You can describe a particular selection of 3 out of 500 objects as a triple (i, j, k), where i is a number from 0 to 499 (the index of the first number), j ranges from 0 to 498 (the index of the second, skipping over whichever number was first), and k ranges from 0 to 497 (index of the last, skipping both previously-selected numbers). Given that, it's actually pretty easy to enumerate all the possible selections: starting with (0,0,0), increment k until it gets to its maximum value, then increment j and reset k to 0 and so on, until j gets to its maximum value, and so on, until j gets to its own maximum value; then increment i and reset both j and k and continue.

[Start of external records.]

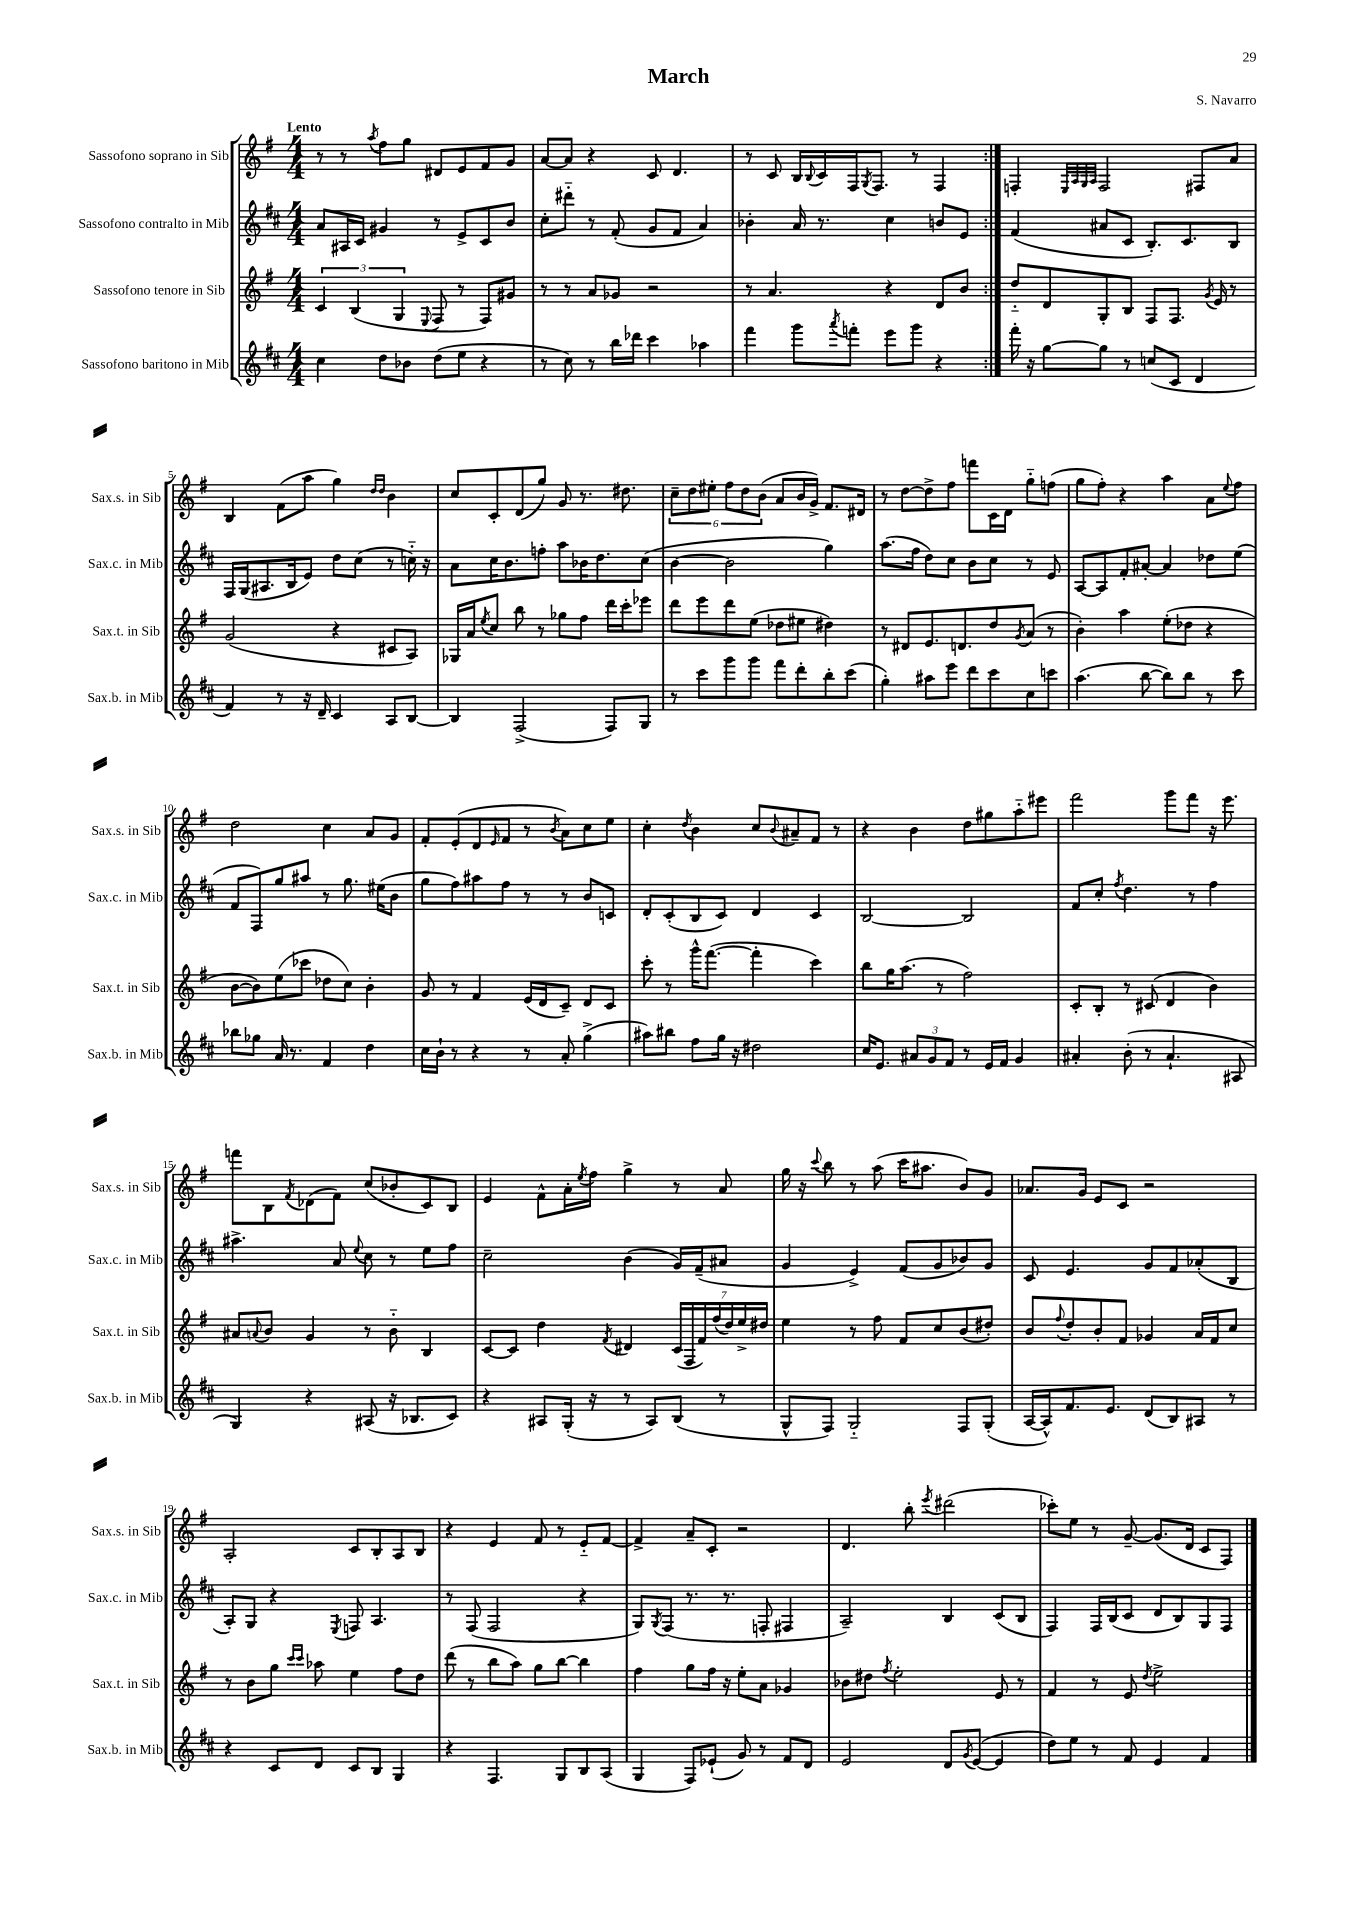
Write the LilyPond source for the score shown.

\header { title = "March" composer = "S. Navarro" }
<<
\new StaffGroup <<
\new Staff = "s0" \with { instrumentName = "Sassofono soprano in Sib" shortInstrumentName = "Sax.s. in Sib" } {
    \clef treble \key g \major \numericTimeSignature \time 4/4 \tempo "Lento"
    \repeat volta 2 { r8 r8 \acciaccatura { a''8 } fis''8 g''8 dis'8 e'8 fis'8 g'8 |
    a'8~ a'8 r4 c'8 d'4. |
    r8 c'8 b16 \appoggiatura { b8 } c'16 fis16 \acciaccatura { g8 } fis8. r8 fis4 | }
    f4-. \grace { e32 a32 g32 a32 } f2 fis8 a'8 |
    b4 fis'8( a''8 g''4) \grace { d''16 d''16 } b'4 |
    c''8 c'8-. d'8( g''8) g'8 r8. dis''8. |
    \tuplet 6/4 { c''8-- d''8 eis''8-. fis''8 d''8 b'8( } a'8 b'16 g'16->) fis'8. dis'16 |
    r8 d''8~ d''8-> fis''8 f'''8 c'16 d'16 g''8-_ f''8( |
    g''8 fis''8-.) r4 a''4 a'8 \appoggiatura { e''8 } fis''8 |
    d''2 c''4 a'8 g'8 |
    fis'8-. e'8-.( d'8 \grace { e'16 } fis'8 r8 \acciaccatura { b'8 } a'8) c''8 e''8 |
    c''4-. \acciaccatura { d''8 } b'4 c''8 \appoggiatura { b'8 } ais'8-- fis'8 r8 |
    r4 b'4 d''8 gis''8 a''8-_ eis'''8 |
    fis'''2 g'''8 fis'''8 r16 e'''8. |
    f'''8 b8 \acciaccatura { fis'8 } des'8( fis'8) c''8( bes'8-. c'8) b8 |
    e'4 fis'8-^ a'16-. \acciaccatura { e''8 } fis''16 g''4-> r8 a'8 |
    g''16 r16 \appoggiatura { c'''8 } b''8 r8 a''8( c'''16 ais''8. b'8) g'8 |
    aes'8. g'16 e'8 c'8 r2 |
    a2-. c'8 b8-. a8 b8 |
    r4 e'4 fis'8 r8 e'8-_ fis'8~ |
    fis'4-> a'8-- c'8-. r2 |
    d'4. b''8-. \acciaccatura { e'''8 } dis'''2( |
    ces'''8-.) e''8 r8 g'8~-- g'8.( d'16 c'8 fis8) \bar "|." |
}
\new Staff = "s1" \with { instrumentName = "Sassofono contralto in Mib" shortInstrumentName = "Sax.c. in Mib" } {
    \clef treble \key d \major \numericTimeSignature \time 4/4
    \repeat volta 2 { a'8 ais16 cis'16 gis'4 r8 e'8-> cis'8 b'8 |
    cis''8-. dis'''8-_ r8 fis'8-.( g'8 fis'8 a'4) |
    bes'4-. a'16 r8. cis''4 b'8 e'8 | }
    fis'4( ais'8 cis'8 b8.-.) cis'8. b8 |
    fis16 g16( ais8. b16 e'8) d''8 cis''8( r8 c''16-_) r16 |
    a'8 cis''16 b'8. f''8-. a''8 bes'16 d''8. cis''8( |
    b'4~ b'2 g''4) |
    a''8.( fis''16 d''8) cis''8 b'8 cis''8 r8 e'8 |
    a8~ a8 fis'8-. ais'8~-. ais'4 des''8 e''8( |
    fis'8 fis8) g''8 ais''8 r8 g''8. eis''16( b'8 |
    g''8 fis''8) ais''8 fis''8 r8 r8 b'8 c'8 |
    d'8-. cis'8-.( b8 cis'8) d'4 cis'4 |
    b2~ b2 |
    fis'8 cis''8-. \acciaccatura { fis''8 } d''4. r8 fis''4 |
    ais''4.-> a'8 \appoggiatura { e''8 } cis''8 r8 e''8 fis''8 |
    cis''2-- b'4( g'16) fis'16--( ais'8 |
    g'4 e'4->) fis'8( g'8 bes'8) g'8 |
    cis'8 e'4. g'8 fis'8 aes'8-.( b8 |
    a8-.) g8 r4 \acciaccatura { e8 } f8 a4. |
    r8 fis8( fis2 r4 |
    g8) \acciaccatura { g8 } fis8( r8. r8. f8-. fis4 |
    a2--) b4 cis'8( b8 |
    fis4) fis16 b16( cis'8 d'8 b8) g8 fis8 \bar "|." |
}
\new Staff = "s2" \with { instrumentName = "Sassofono tenore in Sib" shortInstrumentName = "Sax.t. in Sib" } {
    \clef treble \key g \major \numericTimeSignature \time 4/4
    \repeat volta 2 { \tuplet 3/2 { c'4 b4( g4 } \appoggiatura { e8 } fis8 r8 fis8) gis'8 |
    r8 r8 a'8 ges'8 r2 |
    r8 a'4. r4 d'8 b'8 | }
    d''8-_ d'8 g8-. b8 fis8 fis8. \acciaccatura { g'8 } e'16 r8 |
    g'2( r4 cis'8 a8) |
    ges16 a'16 \acciaccatura { e''8 } c''8 b''8 r8 ges''8 fis''8 d'''16 c'''16-. ees'''8 |
    d'''8 e'''8 d'''8 e''8( des''8 eis''8 dis''4) |
    r8 dis'8 e'8. d'8. d''8 \acciaccatura { g'8 } a'8( r8 |
    b'4-.) a''4 e''8-.( des''8 r4 |
    b'8~ b'8) e''8( ces'''8 des''8 c''8) b'4-. |
    g'8 r8 fis'4 e'16( d'16 c'8--) d'8 c'8 |
    c'''8-. r8 g'''16-^ fis'''8.~( fis'''4-. c'''4) |
    b''8 g''16 a''8.( r8 fis''2) |
    c'8-. b8-. r8 cis'8( d'4 b'4) |
    ais'8 \appoggiatura { a'8 } b'8 g'4 r8 b'8-_ b4 |
    c'8~ c'8 d''4 \acciaccatura { fis'8 } dis'4 \tuplet 7/4 { c'16( fis16 fis'16) fis''16( d''16) e''16-> dis''16 } |
    e''4 r8 fis''8 fis'8 c''8 b'8( dis''8-.) |
    b'8 \appoggiatura { fis''8 } d''8-. b'8-. fis'8 ges'4 a'16 fis'16 c''8 |
    r8 b'8 g''8 \grace { c'''16 c'''16 } aes''8 e''4 fis''8 d''8 |
    d'''8( r8 b''8 a''8) g''8 b''8~ b''4 |
    fis''4 g''8 fis''16 r16 e''8-. a'8 ges'4 |
    bes'8 dis''8 \acciaccatura { fis''8 } e''2-. e'8 r8 |
    fis'4 r8 e'8 \acciaccatura { d''8 } e''2-> \bar "|." |
}
\new Staff = "s3" \with { instrumentName = "Sassofono baritono in Mib" shortInstrumentName = "Sax.b. in Mib" } {
    \clef treble \key d \major \numericTimeSignature \time 4/4
    \repeat volta 2 { cis''4 d''8 bes'8 d''8( e''8 r4 |
    r8 cis''8) r8 b''16 des'''16 cis'''4 aes''4 |
    fis'''4 g'''8 \acciaccatura { a'''8 } f'''8-. e'''8 g'''8 r4 | }
    fis'''16-. r16 g''8~ g''8 r8 c''8( cis'8 d'4 |
    fis'4) r8 r16 d'16-- cis'4 a8 b8~ |
    b4 fis2->( fis8) g8 |
    r8 cis'''8 g'''8 g'''8 fis'''8 d'''8-. b''8-. cis'''8( |
    g''4-.) ais''8 e'''8 d'''8 cis'''8 cis''8 c'''8 |
    a''4.( b''8~ b''8) b''8 r8 cis'''8 |
    bes''8 ges''8 a'16 r8. fis'4 d''4 |
    cis''16 b'16-! r8 r4 r8 a'8-. g''4->( |
    ais''8) bis''8 fis''8 g''16 r16 dis''2 |
    cis''16 e'8. \tuplet 3/2 { ais'8 g'8 fis'8 } r8 e'16 fis'16 g'4 |
    ais'4-. b'8-.( r8 ais'4.-! ais8 |
    g4) r4 ais8( r16 bes8. cis'8) |
    r4 ais8 g16-.( r16 r8 ais8) b8( r8 |
    g8-^ fis8) g2-_ fis8 g8-.( |
    a16~ a16-^) fis'8. e'8. d'8( b8) ais8 r8 |
    r4 cis'8 d'8 cis'8 b8 g4 |
    r4 fis4. g8 b8 a8( |
    g4 fis8) ees'8-!( g'8) r8 fis'8 d'8 |
    e'2 d'8 \acciaccatura { g'8 } e'8~( e'4 |
    d''8) e''8 r8 fis'8 e'4 fis'4 \bar "|." |
}
>>
>>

If this description sounds familiar, it's because it's exactly the same way that incrementing a base-10 number works, except that the base is much funkier, and in fact the base varies from digit to digit. You can use this insight to implement a very compact version of the idea: for any integer n from 0 to 500*499*498, you can get:
struct {
int i, j, k;
} triple;
triple AsTriple(int n) {
triple result;
result.k = n % 498;
n = n / 498;
result.j = n % 499;
n = n / 499;
result.i = n % 500; // unnecessary, any legal n will already be between 0 and 499
return result;
}
void PrintSelections(triple t) {
int i, j, k;
i = t.i;
j = t.j + (i <= j ? 1 : 0);
k = t.k + (i <= k ? 1 : 0) + (j <= k ? 1 : 0);
std::cout << "[" << i << "," << j << "," << k << "]" << std::endl;
}
void PrintRange(int start, int end) {
for (int i = start; i < end; ++i) {
PrintSelections(AsTriple(i));
}
}
Now to shard, you can just take the numbers from 0 to 500*499*498, divide them into subranges in any way you'd like, and have each shard compute the permutation for each value in its subrange.
This trick is very handy for any problem in which you need to enumerate subsets.